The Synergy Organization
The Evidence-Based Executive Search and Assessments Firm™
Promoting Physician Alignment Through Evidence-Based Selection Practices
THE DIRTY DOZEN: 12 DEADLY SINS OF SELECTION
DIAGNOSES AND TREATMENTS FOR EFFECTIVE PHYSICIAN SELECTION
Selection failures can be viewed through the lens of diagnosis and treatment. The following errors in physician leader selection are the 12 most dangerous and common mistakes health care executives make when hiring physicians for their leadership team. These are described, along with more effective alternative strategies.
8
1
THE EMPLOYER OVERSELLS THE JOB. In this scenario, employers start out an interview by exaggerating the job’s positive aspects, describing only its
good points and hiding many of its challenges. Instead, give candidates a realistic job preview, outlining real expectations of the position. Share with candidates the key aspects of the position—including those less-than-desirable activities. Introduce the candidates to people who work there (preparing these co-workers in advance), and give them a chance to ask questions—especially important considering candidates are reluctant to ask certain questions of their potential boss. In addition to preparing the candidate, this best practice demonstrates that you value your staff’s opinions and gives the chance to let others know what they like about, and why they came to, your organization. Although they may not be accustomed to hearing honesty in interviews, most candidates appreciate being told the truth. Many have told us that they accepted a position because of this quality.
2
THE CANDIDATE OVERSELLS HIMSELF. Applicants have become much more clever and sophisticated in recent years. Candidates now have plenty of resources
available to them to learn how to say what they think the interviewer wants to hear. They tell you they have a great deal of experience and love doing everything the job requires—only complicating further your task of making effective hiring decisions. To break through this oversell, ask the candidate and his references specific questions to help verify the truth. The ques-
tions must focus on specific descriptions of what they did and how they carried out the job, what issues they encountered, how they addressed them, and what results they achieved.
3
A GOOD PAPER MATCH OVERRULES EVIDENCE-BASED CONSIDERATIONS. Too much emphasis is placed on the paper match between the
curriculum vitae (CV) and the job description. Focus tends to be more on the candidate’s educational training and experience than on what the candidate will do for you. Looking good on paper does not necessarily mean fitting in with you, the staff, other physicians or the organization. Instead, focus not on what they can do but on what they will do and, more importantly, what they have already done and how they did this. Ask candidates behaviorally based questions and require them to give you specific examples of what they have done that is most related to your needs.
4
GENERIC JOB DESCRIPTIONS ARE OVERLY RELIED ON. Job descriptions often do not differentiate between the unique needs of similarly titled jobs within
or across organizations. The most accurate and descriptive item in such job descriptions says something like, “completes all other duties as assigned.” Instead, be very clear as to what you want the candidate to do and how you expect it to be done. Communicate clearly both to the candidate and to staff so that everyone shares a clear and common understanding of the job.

^^^^^^^^^^^^^^^^

### How to complete this task:
From the first line of the listing above through the line that contains "THE EMPLOYER OVERSELLS", set down each line without alteration, and nothing else.

### Written answer:
The Synergy Organization
The Evidence-Based Executive Search and Assessments Firm™
Promoting Physician Alignment Through Evidence-Based Selection Practices
THE DIRTY DOZEN: 12 DEADLY SINS OF SELECTION
DIAGNOSES AND TREATMENTS FOR EFFECTIVE PHYSICIAN SELECTION
Selection failures can be viewed through the lens of diagnosis and treatment. The following errors in physician leader selection are the 12 most dangerous and common mistakes health care executives make when hiring physicians for their leadership team. These are described, along with more effective alternative strategies.
8
1
THE EMPLOYER OVERSELLS THE JOB. In this scenario, employers start out an interview by exaggerating the job’s positive aspects, describing only its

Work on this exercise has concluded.